あの時は、全ての言葉がこいつの前を通り過ぎていった。あの、例のビデオを見たその後だ。
「お前は、お前がオレの強さだというものを求めるな。それはお前が真に求めるものじゃない。そんなことはわかっているんだろう」
あいつは、ゆったりと微笑んだ。
刃霧は強いよ、と再度繰り返して。
すっきとしたその表情。当たり前だが、ずいぶんと大人びている。
けれど、背はそんなに高くはなっていなかったことを思い出す。
あの頃となにも変わらないで、そして大きく変わっていた。
「刃霧の正義が好きだよ」
オレに一番不釣合いな言葉をあいつは吐いた。
正義なんてものがあれば、こんな道を歩きはしないだろう。
口には出さなかったその言葉を拾い取ったのか、あいつはゆっくりと口を開く。
「いつも刃霧は一つの信念を握り締めて生きてた。
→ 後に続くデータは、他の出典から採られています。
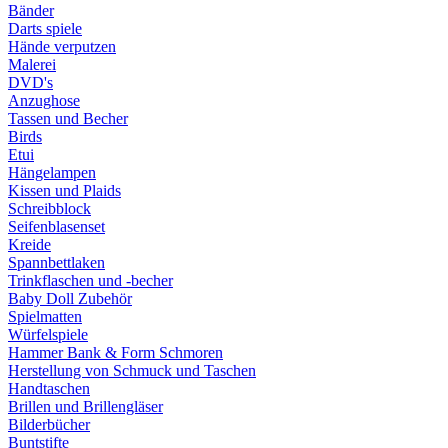
Bänder
Darts spiele
Hände verputzen
Malerei
DVD's
Anzughose
Tassen und Becher
Birds
Etui
Hängelampen
Kissen und Plaids
Schreibblock
Seifenblasenset
Kreide
Spannbettlaken
Trinkflaschen und -becher
Baby Doll Zubehör
Spielmatten
Würfelspiele
Hammer Bank & Form Schmoren
Herstellung von Schmuck und Taschen
Handtaschen
Brillen und Brillengläser
Bilderbücher
Buntstifte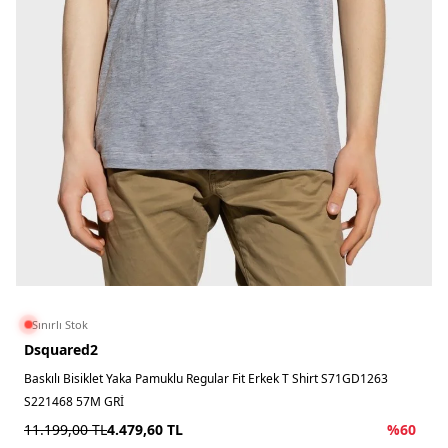
Sınırlı Stok
Dsquared2
Baskılı Bisiklet Yaka Pamuklu Regular Fit Erkek T Shirt S71GD1263
S221468 57M GRİ
11.199,00
TL
4.479,60
TL
%
60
・・・ボクにはそう見えた」
どこか唄うような表情で。
それは今まで見たこともない顔だった。別人のような顔だった。
隔たった、十年の歳月が作り上げた表情だった。
「そんな刃霧が傍にいてくれたから、あの時を乗り越えられたんだ」
何をしたわけじゃない。
命じられたから、ただ監視をしていただけだ。
それだけの事に、なぜそんな表情をできるのか。
乗り越えたのは、自分自身の力だとなぜ思わないのか。
「同世代の刃霧が居てくれることで、ボクがそこにいることを許してくれてるように思ったんだ」
「許すも許さないもないだろう、お前がそこにいるという事実はゆるがないだろう」
それが刃霧の正義だと思う、と。
やはりオレから程遠い言葉を吐く。
オレに正義なんてものがあれば。
それを捨てずに持ち続けていたのなら。
「小さい頃、正義の味方に憧れたよ。弱きを助け強きをくじく、そんな人にね。・・・特に戦隊ものが好きだったんだ」
同じ所に立てたのだろうか。
同じ十年という月日。
同じように流れたそれに乗って。
どうして、こうも違う場所まで流れていったのか。
いや、生れ落ちた場所が違うから、行き先は違うものか。
「リーダーは絶対赤色でね。無遠慮な正義とかお節介とか。絶対ボクにはまねできないものばっかりで。中学校の頃は馬鹿じゃないのか、って思ってたんだけど。今になるとやっぱりかっこよく見えるんだ。・・・赤は、憧れの色なんだ。」
三つ子の魂百までってことなのかな、と笑って。
だったら、ボクはもうボクのままでしかいられないね、と不意に頭を抱えた。
あまりに穏やかなその動作に、一瞬こいつが何をしたのかわからなかった。
静かに。
とても静かに泣くから。
椅子に腰掛けて。
その上で膝を抱えて。
押し殺し、押し殺して泣く。
小さく、小さくなって。
全てを抱え込んで。
女が死んでから、ようやく泣いた。
なにもかも変わったかと思えば、なにも変わらない。
いつまでたっても、そんな泣き方をする。
やはりオレは、こんな時なにもすることができない。
ただ、傍にいることしか。
いつかも、仙水さんのようにこいつに伝わる言葉が欲しいと思っていた。
そうすれば、こいつの中の何かがわかるような気がした。
けれど、伝わらなくても。それでも、こいつのなにかになっていたのなら。
今はそれでもいいとも思う。
オレが自分の中になにも見つけられなくても。
こいつが正義と呼ぶなにかをオレが持っていたとしても。それがなかったとしても。
どうせ、なにも意味はないのだ。
意味を持たせなければ。
自分が意味を問わなければ。
今回もそうだ。
いつかもそうだった。
こいつはあまりに異質すぎて、そのほとんどを理解できなかった。
無視すればよかったのに、視界に引っかかり続けた。
こいつのことを考えると、自らのことを考えざるをえなかった。
こいつといると、幼い頃に死んだと思っていた自分が生きているのを感じた。
怒りも、憤りも、悔しさも。
すべて、こいつからもたらされたものだった。
忘れた、無くした、擦り切れたと思っていた過去であったのに。
過去の亡霊であったはずなのに。
いつの間にか、また生身の人間になっていた。
ならばまた、こいつに引きずられてオレも人間になるのだろう。か。